Mark C. Amodio, in Writing the Oral Tradition: Oral Poetics and Literate Culture in Medieval England(Notre Dame, IN: UND Press, 2004), writes (with footnote):
The reader in a literate society plays an important, active role in “writing” the “text” he or she reads* and thus plays a role in creating the “text” in just the way listening audiences in oral cultures are co-creators of the text they receive aurally, but the text produced within literate culture has an attendant physicality, and hence fixity, that oral texts lack. (8)

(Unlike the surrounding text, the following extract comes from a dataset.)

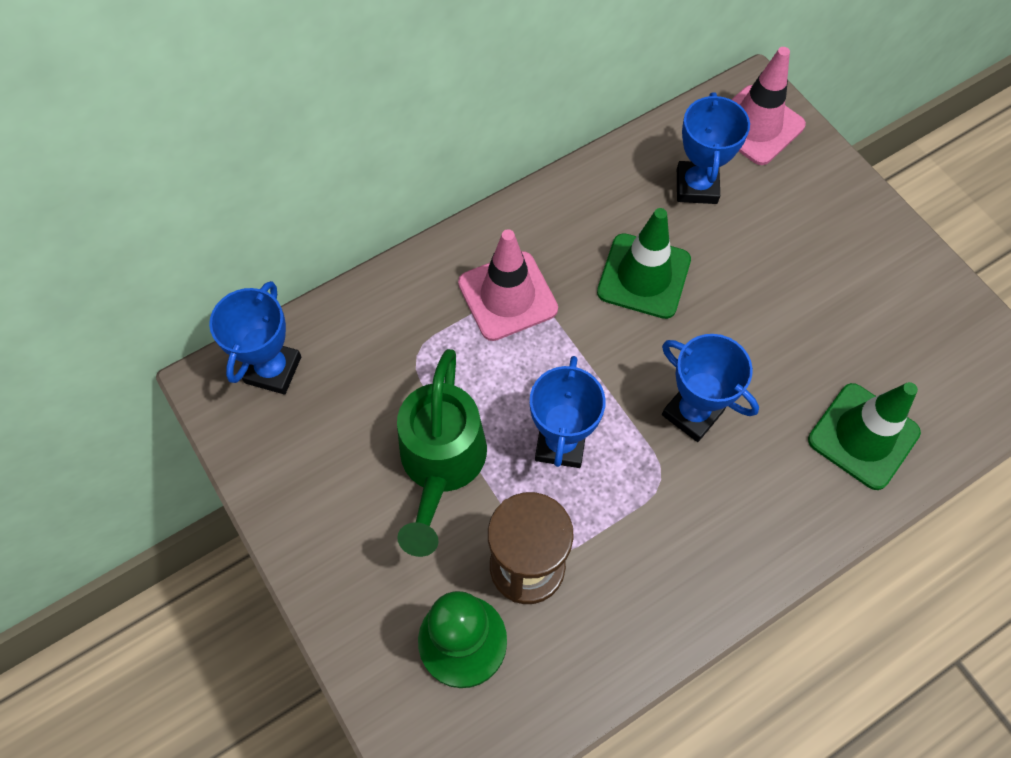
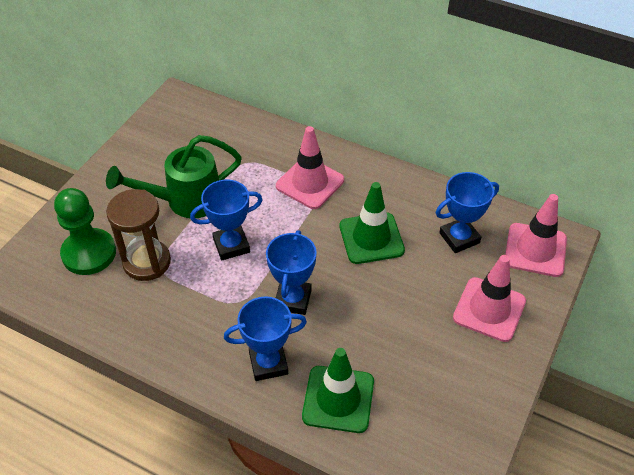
camera: 60 degrees right, 15 degrees down
(273, 370) = (198, 113): blue trophy -> blue trophy (268, 363)
(814, 217) = (489, 309): none -> pink traffic cone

*A hypertext novel, and hypertext in general, can be seen as a logical extension of the subjective perspective in that readers must literally navigate their way through a “text” that has no fixed or absolutely determined path. In this way, hypertext authors are rather like modern versions of traditional poets in that they create texts with fluid narrative paths that are not easily (if at all) traceable. See further Foley, How to Read, 219-25. On hypertext’s relation to orality, see Joyce, “No One Tells You This.”
I’ll need to follow up on the references he makes, but reading this raised several reactionary thoughts. This is the first time Amodio, who doesn’t seem to be very much into electronic literature, mentions hypertext in the book (which is, by the way, a nice read so far). His treatment of e-lit as something with “no fixed or absolutely determined path” seems to imply an absence of any path at all, which of course isn’t true: hypertext authors often steer the reader in a particular direction by carefully choosing link placement. Plus, it’s certainly possible to have one or more series of single-path nodes within an otherwise link-rich text.
Another debatable implicit opinion in the above the quotation marks surrounding the word text either. What, is it not text? Kind of text? In a book dedicated to orality and literacy I’d expect a more careful consideration of the word. But perhaps he explains this further into the book.
Finally, the co-creation bit. I’ve compared for years reading interlinked bits of related stories in RolandHT with listening to an oral performance of a piece about Roland, composed by a poet on the spot using archetypes from received cultural memory. But Amodio extends the process of reception to a co-creation. Tempting, in that it (again implicitly) empowers the reader and elevates the interpretive process; but how is this co-creation distinct from forming any memory at all?
FMI, Amodio’s two footnote references are:
Foley, John Miles. How to Read an Oral Poem. Urbana: University of Illinois Press, 2002.
Joyce, Michael. “No One Tells You This: Secondary Orality and Hypertextuality.” Oral Tradition 17 (2002): 325-45.
September 26th, 2005 at 3:06 am
Excuse me if that’s blindingly obvious, but I assume that by “co-creation” he is talking about the involvement of the listener (which also ties into your comment about non-easily traceable paths) by, for example, egging the narrator on to go into more detail about THIS part of the story, or to skip THAT boring bit and tell us more about that bit over there instead.
September 26th, 2005 at 11:09 am
D’oh! No, it wasn’t blindingly obvious. I suppose it’s possible that this is what Amodio means by co-creation.
The problem here would be, there’s no way of knowing whether the audiences participated in this way. He’s talking about medieval England, and as far as I know we don’t have any records of *how* people listened. Milman Parry’s research in 1930s Yugoslavia would indicate (to me, at least) that once the poet started singing, he continued singing until he was done.